▸ **EXERCISE TASKS**:
- A) Decide whether each statement agrees with the news report on the Tutankhamun mask below: (i) the mask was discovered in 1922; (ii) the three conservators gave the same account of how the mask was damaged; (iii) an inappropriate adhesive was used on the beard. Answer yes or no for each, and quote the deciding words of the report exactly.
- B) Reproduce word for word everything in the news report on the Tutankhamun mask below, from "King Tutankhamun.Credit: MCT" down to "and the chin.".

Cairo, Egypt: King Tut's beard glued back on in botched restoration job

Updated
King Tutankhamun.

King Tutankhamun.Credit: MCT

Some say Tutankhamen's beard was broken off by cleaners; others that it simply came loose. But one thing is now clear: it was hurriedly stuck back on with a splodge of glue.

Conservators at Cairo's Egyptian Museum admitted that the priceless funeral mask of the boy king may have been damaged beyond repair by a botched restoration job.

Recent pictures of the 3,300-year-old relic, discovered by the British archaeologists Howard Carter and George Herbert in 1922, clearly show a layer of ugly resin at the join of the "model beard" - a common feature of Ancient Egyptian gods and kings - and the chin.

Three conservators yesterday gave differing accounts of how the museum's prize exhibit came to be damaged last summer.

They agreed, however, that orders came from above to fix it quickly and that an inappropriate adhesive was used. All spoke on condition of anonymity for fear of professional reprisals.

▸ **MATERIAL SUPPLIED**:
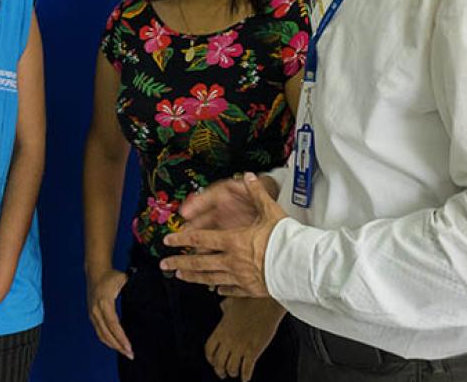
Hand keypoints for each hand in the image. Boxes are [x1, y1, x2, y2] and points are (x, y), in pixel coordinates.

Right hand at [86, 267, 132, 358]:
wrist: (95, 272)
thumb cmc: (111, 276)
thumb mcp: (124, 279)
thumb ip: (134, 288)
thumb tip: (148, 298)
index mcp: (105, 302)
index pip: (113, 324)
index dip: (121, 337)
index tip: (129, 346)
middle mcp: (96, 310)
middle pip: (107, 333)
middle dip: (118, 346)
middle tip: (130, 354)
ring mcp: (93, 314)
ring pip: (102, 335)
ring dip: (113, 345)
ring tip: (125, 352)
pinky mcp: (92, 316)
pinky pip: (99, 332)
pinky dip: (107, 340)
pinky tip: (116, 345)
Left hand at [161, 172, 286, 297]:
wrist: (302, 265)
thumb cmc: (286, 238)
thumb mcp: (271, 211)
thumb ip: (257, 193)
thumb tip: (249, 176)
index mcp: (233, 241)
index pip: (201, 240)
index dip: (183, 239)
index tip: (169, 240)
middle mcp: (232, 261)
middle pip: (200, 263)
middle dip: (179, 263)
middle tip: (164, 264)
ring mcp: (240, 277)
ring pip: (211, 278)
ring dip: (194, 277)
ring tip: (181, 277)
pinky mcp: (251, 289)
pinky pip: (232, 290)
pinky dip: (221, 289)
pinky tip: (215, 290)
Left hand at [205, 297, 285, 380]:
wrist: (266, 303)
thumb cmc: (250, 300)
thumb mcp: (231, 302)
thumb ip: (224, 308)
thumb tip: (222, 307)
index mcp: (221, 330)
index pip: (209, 350)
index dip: (210, 359)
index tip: (213, 361)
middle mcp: (228, 340)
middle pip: (218, 362)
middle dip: (219, 370)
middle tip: (222, 373)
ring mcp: (240, 347)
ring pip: (231, 368)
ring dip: (232, 372)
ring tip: (235, 373)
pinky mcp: (253, 351)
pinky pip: (247, 369)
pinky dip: (246, 376)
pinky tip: (246, 378)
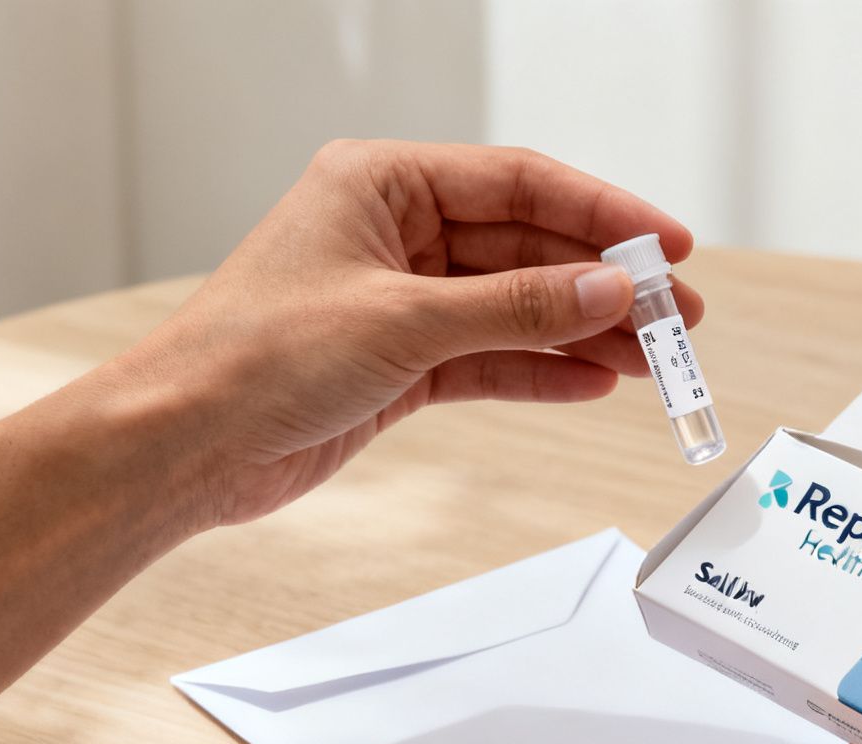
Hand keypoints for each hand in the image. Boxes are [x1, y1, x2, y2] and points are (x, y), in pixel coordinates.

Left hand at [109, 139, 705, 527]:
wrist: (185, 443)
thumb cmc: (253, 356)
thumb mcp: (403, 322)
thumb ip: (517, 307)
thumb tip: (609, 290)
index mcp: (381, 182)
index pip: (519, 183)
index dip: (603, 211)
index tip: (669, 244)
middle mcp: (394, 232)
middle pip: (528, 246)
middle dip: (604, 282)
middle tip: (676, 317)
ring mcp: (401, 299)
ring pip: (518, 306)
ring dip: (585, 331)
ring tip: (654, 359)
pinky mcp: (401, 362)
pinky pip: (492, 356)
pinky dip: (542, 368)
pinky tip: (595, 380)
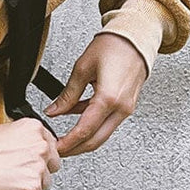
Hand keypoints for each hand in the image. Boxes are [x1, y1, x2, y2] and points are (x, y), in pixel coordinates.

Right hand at [0, 119, 62, 189]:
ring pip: (46, 183)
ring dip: (31, 184)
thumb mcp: (6, 130)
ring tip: (10, 179)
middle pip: (53, 164)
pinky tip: (8, 187)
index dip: (39, 155)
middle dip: (39, 170)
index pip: (52, 146)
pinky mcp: (33, 187)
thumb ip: (26, 138)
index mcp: (35, 128)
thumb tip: (32, 149)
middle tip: (19, 171)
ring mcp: (38, 166)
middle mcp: (41, 145)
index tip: (28, 159)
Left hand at [44, 33, 147, 156]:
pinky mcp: (126, 106)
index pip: (85, 130)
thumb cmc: (113, 46)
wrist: (135, 38)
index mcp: (109, 99)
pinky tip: (75, 116)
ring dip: (83, 137)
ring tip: (64, 135)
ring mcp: (126, 109)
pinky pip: (107, 121)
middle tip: (58, 150)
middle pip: (96, 140)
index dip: (68, 142)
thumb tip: (53, 111)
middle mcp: (121, 108)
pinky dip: (91, 123)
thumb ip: (67, 94)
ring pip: (102, 133)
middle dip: (75, 148)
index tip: (55, 147)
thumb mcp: (82, 68)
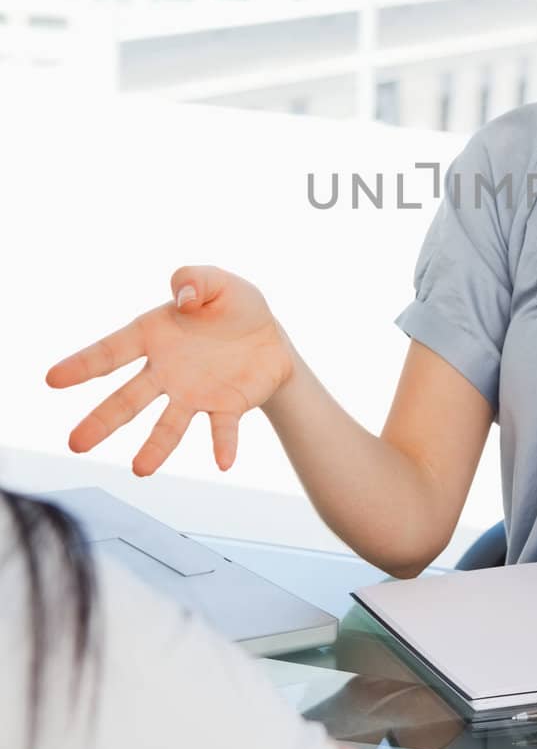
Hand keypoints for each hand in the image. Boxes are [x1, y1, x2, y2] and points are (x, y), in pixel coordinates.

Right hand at [44, 265, 294, 475]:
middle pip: (128, 399)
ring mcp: (194, 394)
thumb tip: (183, 297)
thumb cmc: (232, 306)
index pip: (111, 351)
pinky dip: (223, 444)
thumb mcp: (218, 282)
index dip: (82, 364)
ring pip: (169, 424)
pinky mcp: (226, 407)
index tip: (53, 379)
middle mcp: (166, 372)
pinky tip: (224, 462)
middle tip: (76, 444)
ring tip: (140, 469)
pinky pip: (222, 428)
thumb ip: (195, 279)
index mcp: (154, 336)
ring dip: (156, 447)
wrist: (270, 338)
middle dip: (102, 421)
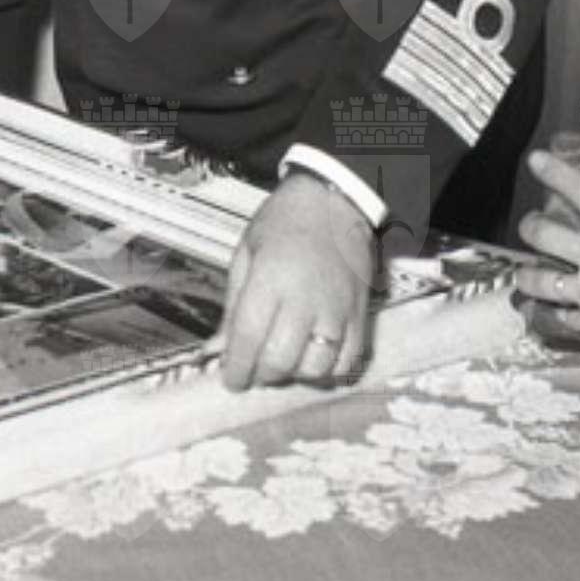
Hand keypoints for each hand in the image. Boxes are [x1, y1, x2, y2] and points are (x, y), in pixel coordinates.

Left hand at [219, 173, 376, 389]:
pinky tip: (313, 359)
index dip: (237, 367)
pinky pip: (347, 362)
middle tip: (254, 369)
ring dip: (294, 374)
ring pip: (315, 368)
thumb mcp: (246, 252)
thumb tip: (218, 347)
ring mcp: (338, 310)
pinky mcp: (361, 316)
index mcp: (271, 278)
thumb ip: (233, 304)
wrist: (334, 201)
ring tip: (284, 361)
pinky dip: (328, 372)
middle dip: (261, 374)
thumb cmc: (283, 222)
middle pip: (281, 359)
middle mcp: (306, 298)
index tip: (231, 380)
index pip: (249, 336)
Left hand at [516, 152, 579, 365]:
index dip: (558, 174)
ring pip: (544, 279)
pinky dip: (558, 317)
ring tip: (520, 275)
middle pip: (548, 234)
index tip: (535, 161)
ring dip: (528, 276)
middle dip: (532, 228)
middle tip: (527, 224)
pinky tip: (551, 318)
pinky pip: (567, 319)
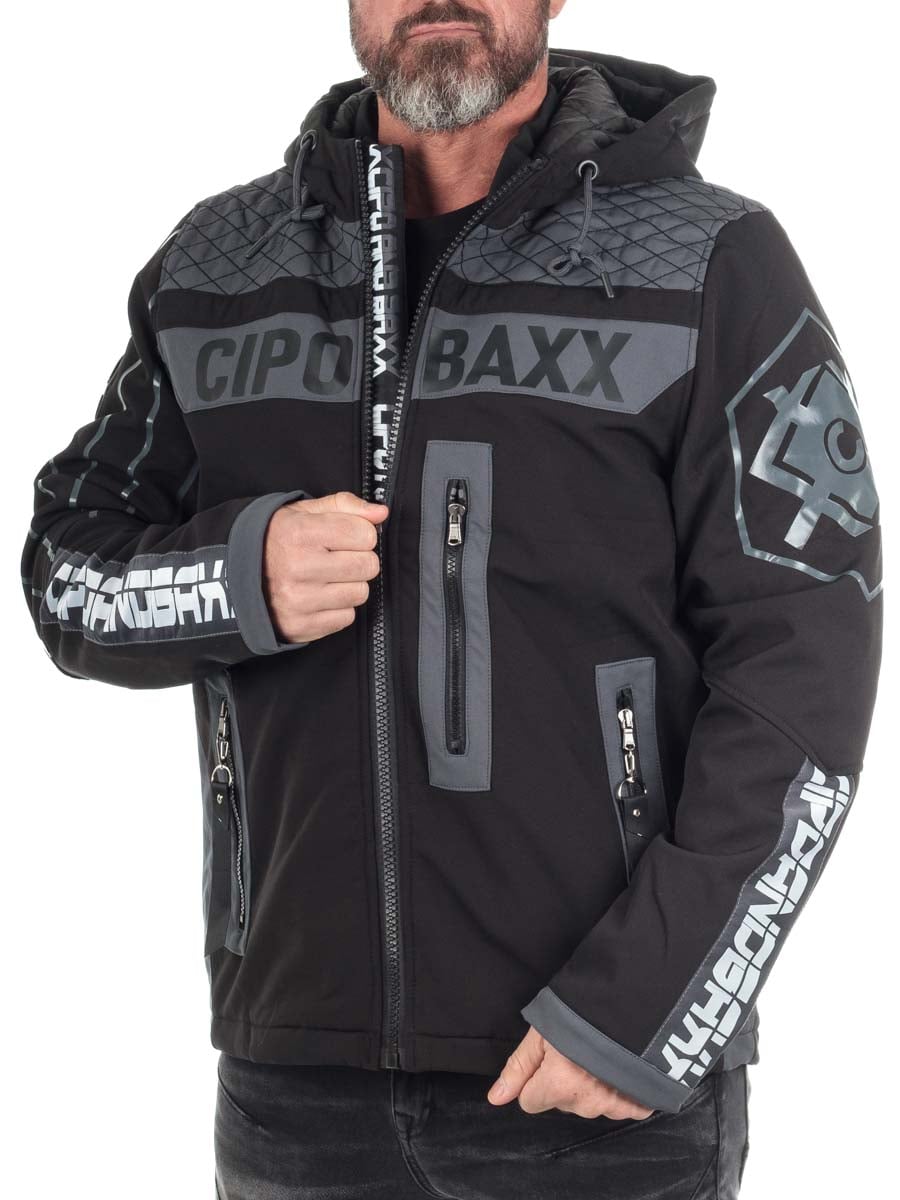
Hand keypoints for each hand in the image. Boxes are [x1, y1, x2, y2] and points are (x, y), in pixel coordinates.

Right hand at [263, 490, 388, 643]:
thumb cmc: (274, 540)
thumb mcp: (302, 511)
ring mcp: (299, 600)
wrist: (232, 577)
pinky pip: (346, 618)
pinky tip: (319, 596)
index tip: (345, 537)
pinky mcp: (301, 626)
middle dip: (358, 559)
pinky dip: (338, 608)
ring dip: (349, 585)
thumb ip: (344, 506)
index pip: (364, 534)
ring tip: (326, 578)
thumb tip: (380, 513)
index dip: (360, 533)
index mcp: (300, 532)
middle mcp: (298, 567)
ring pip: (360, 593)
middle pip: (367, 565)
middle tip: (337, 558)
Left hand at [486, 1025, 654, 1119]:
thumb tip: (494, 1099)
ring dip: (592, 1086)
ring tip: (601, 1053)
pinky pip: (619, 1107)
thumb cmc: (583, 1011)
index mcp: (559, 1086)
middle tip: (578, 1050)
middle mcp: (587, 1103)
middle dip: (564, 1081)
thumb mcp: (541, 1032)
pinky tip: (620, 1067)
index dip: (536, 1077)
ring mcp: (615, 1107)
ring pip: (588, 1104)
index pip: (530, 1101)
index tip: (550, 1056)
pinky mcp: (639, 1106)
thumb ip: (518, 1068)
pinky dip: (619, 1091)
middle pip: (561, 1102)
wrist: (636, 1002)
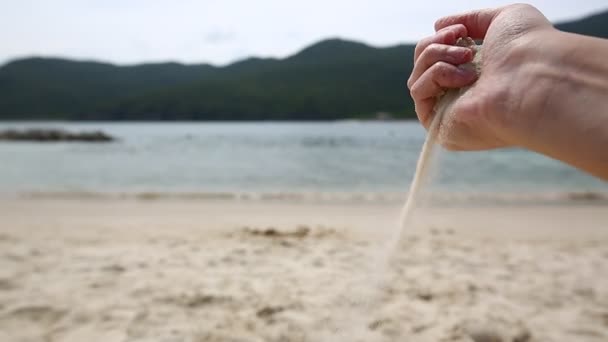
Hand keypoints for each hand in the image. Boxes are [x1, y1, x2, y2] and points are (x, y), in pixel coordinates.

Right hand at [407, 4, 554, 150]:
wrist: (534, 78)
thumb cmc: (527, 48)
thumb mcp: (501, 18)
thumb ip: (470, 19)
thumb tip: (438, 26)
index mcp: (477, 74)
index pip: (440, 55)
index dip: (442, 38)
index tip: (461, 30)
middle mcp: (462, 95)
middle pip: (422, 62)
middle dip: (435, 44)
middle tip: (460, 39)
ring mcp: (449, 111)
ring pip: (417, 75)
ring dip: (437, 56)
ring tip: (467, 59)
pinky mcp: (438, 126)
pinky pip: (418, 91)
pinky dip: (436, 76)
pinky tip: (464, 78)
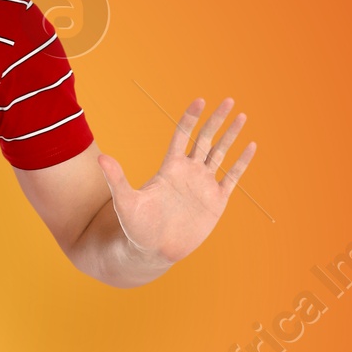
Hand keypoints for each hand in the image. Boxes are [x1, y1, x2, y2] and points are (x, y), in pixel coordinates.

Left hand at [98, 98, 256, 265]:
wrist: (153, 251)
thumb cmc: (136, 227)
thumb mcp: (125, 202)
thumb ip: (117, 179)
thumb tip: (100, 158)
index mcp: (170, 168)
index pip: (182, 136)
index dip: (191, 118)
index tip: (199, 101)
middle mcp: (188, 172)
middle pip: (205, 139)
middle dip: (216, 120)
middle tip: (228, 100)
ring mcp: (203, 185)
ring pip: (220, 154)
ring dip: (231, 135)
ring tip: (241, 116)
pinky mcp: (216, 201)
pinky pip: (232, 177)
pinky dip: (241, 162)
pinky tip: (251, 146)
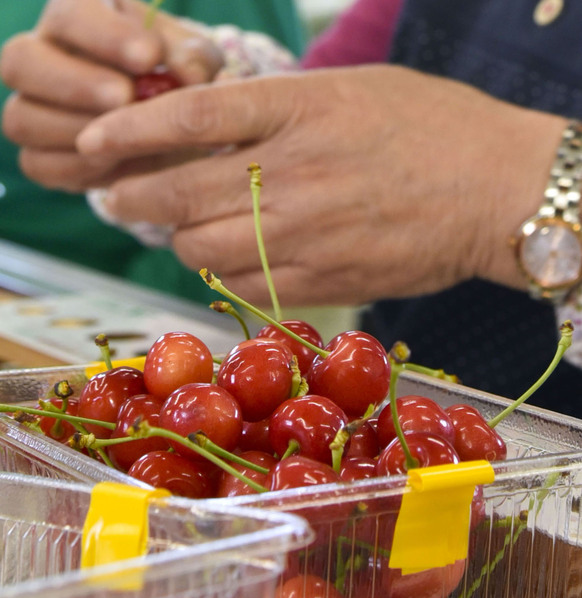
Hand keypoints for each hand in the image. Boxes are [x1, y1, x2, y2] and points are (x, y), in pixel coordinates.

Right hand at [0, 0, 222, 191]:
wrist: (174, 135)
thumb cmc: (179, 82)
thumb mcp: (196, 63)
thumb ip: (194, 59)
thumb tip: (189, 72)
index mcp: (76, 19)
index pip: (68, 13)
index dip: (104, 35)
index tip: (149, 57)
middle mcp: (41, 59)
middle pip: (21, 61)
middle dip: (76, 83)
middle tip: (125, 97)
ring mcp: (32, 109)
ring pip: (21, 118)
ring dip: (75, 130)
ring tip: (126, 138)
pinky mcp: (39, 158)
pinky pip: (38, 164)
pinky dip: (76, 167)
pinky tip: (115, 164)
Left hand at [74, 65, 565, 306]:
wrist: (496, 188)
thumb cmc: (432, 128)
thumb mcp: (351, 91)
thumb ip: (281, 112)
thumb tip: (215, 134)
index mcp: (301, 109)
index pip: (190, 118)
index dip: (129, 132)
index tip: (94, 145)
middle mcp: (295, 173)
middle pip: (180, 194)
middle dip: (134, 199)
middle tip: (119, 199)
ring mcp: (309, 232)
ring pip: (204, 250)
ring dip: (179, 242)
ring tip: (182, 231)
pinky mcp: (327, 279)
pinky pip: (247, 289)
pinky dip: (223, 279)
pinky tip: (229, 265)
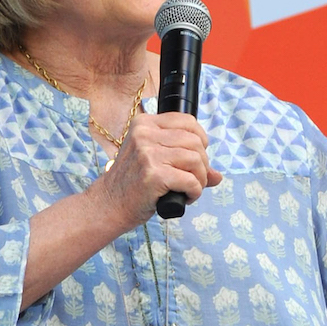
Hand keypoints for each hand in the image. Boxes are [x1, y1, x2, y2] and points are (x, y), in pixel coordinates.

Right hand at [90, 112, 221, 228]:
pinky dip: (195, 192)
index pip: (187, 121)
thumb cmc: (132, 183)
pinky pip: (191, 180)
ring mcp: (147, 153)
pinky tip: (185, 198)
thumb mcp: (153, 161)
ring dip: (200, 179)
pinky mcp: (153, 174)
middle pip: (195, 142)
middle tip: (193, 179)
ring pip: (195, 159)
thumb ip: (184, 161)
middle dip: (202, 164)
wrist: (108, 204)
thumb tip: (218, 175)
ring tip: (189, 189)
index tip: (198, 156)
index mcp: (144, 123)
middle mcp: (145, 134)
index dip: (201, 139)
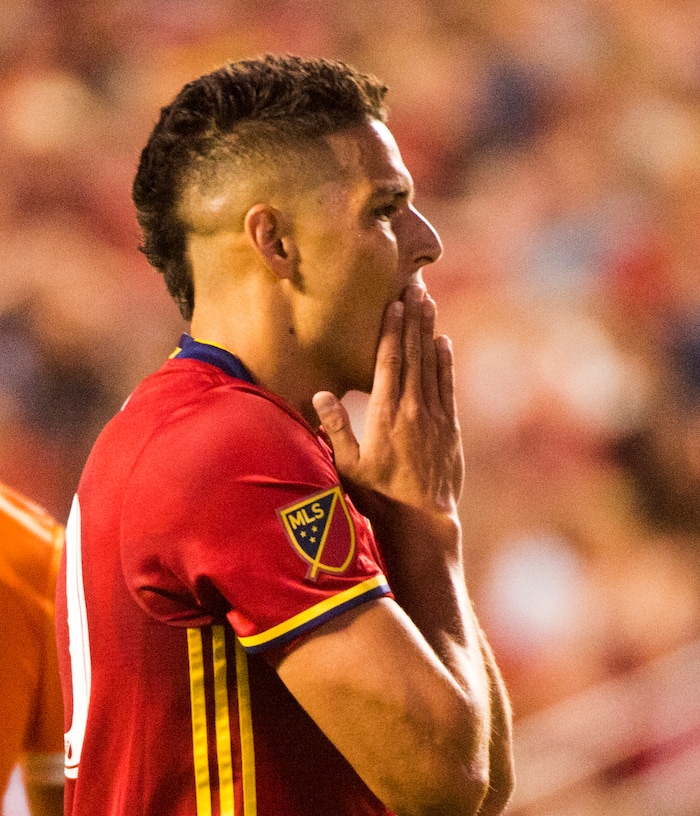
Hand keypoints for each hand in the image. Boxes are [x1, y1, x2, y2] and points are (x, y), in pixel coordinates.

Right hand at [313, 285, 463, 518]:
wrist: (422, 519)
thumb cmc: (378, 495)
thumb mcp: (348, 465)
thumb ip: (335, 427)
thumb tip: (321, 393)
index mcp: (385, 414)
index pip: (389, 362)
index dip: (393, 329)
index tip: (395, 302)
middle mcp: (412, 409)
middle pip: (414, 354)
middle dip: (414, 318)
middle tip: (417, 286)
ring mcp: (434, 416)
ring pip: (432, 364)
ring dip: (430, 332)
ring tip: (430, 303)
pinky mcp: (449, 427)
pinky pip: (447, 386)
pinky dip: (445, 363)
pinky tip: (443, 343)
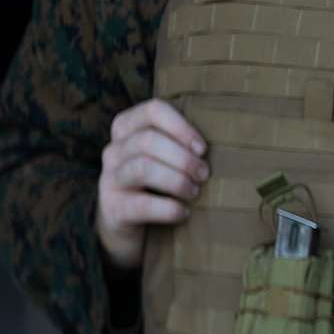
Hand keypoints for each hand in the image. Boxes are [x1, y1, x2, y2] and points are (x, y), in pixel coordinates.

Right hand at [97, 99, 208, 269]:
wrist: (127, 223)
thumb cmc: (157, 180)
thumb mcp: (165, 155)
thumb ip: (181, 142)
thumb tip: (224, 139)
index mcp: (127, 128)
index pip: (153, 110)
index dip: (181, 126)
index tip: (202, 148)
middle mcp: (113, 150)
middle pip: (148, 140)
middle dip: (183, 158)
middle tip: (204, 174)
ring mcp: (109, 180)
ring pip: (143, 168)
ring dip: (177, 180)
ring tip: (195, 191)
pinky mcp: (112, 209)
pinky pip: (140, 205)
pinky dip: (168, 208)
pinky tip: (184, 212)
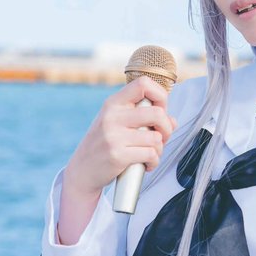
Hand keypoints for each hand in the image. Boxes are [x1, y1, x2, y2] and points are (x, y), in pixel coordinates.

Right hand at [63, 76, 177, 196]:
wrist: (82, 171)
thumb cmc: (104, 145)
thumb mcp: (118, 124)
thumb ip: (144, 118)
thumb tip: (173, 121)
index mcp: (113, 103)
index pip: (143, 84)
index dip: (160, 96)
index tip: (160, 110)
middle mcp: (112, 116)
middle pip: (157, 113)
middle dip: (167, 128)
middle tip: (162, 137)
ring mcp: (114, 135)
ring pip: (156, 138)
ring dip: (160, 149)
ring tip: (151, 153)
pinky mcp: (117, 155)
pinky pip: (151, 154)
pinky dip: (154, 162)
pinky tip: (146, 164)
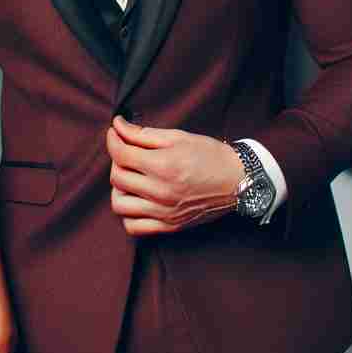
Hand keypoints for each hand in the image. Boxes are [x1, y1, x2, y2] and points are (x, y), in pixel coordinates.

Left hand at [105, 115, 239, 235]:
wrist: (238, 181)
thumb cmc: (210, 156)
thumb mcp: (178, 137)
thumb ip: (143, 134)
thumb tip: (118, 126)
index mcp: (164, 166)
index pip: (121, 154)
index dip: (113, 139)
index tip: (115, 133)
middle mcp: (161, 192)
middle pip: (117, 178)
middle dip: (117, 161)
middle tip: (128, 153)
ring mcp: (164, 212)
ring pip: (119, 204)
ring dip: (119, 189)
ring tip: (131, 179)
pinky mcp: (169, 226)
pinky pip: (133, 227)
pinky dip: (128, 214)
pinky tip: (137, 200)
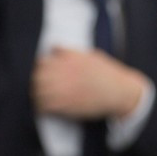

▸ **ANSWERS**:
- A)
(i) Yes: "discovered by the British archaeologists Howard Carter and George Herbert in 1922"
(ii) No: "Three conservators yesterday gave differing accounts of how the museum's prize exhibit came to be damaged last summer."
(iii) Yes: "an inappropriate adhesive was used"

- B)
King Tutankhamun.Credit: MCT

Some say Tutankhamen's beard was broken off by cleaners; others that it simply came loose. But one thing is now clear: it was hurriedly stuck back on with a splodge of glue.

Conservators at Cairo's Egyptian Museum admitted that the priceless funeral mask of the boy king may have been damaged beyond repair by a botched restoration job.

Recent pictures of the 3,300-year-old relic, discovered by the British archaeologists Howard Carter and George Herbert in 1922, clearly show a layer of ugly resin at the join of the "model beard" - a common feature of Ancient Egyptian gods and kings - and the chin.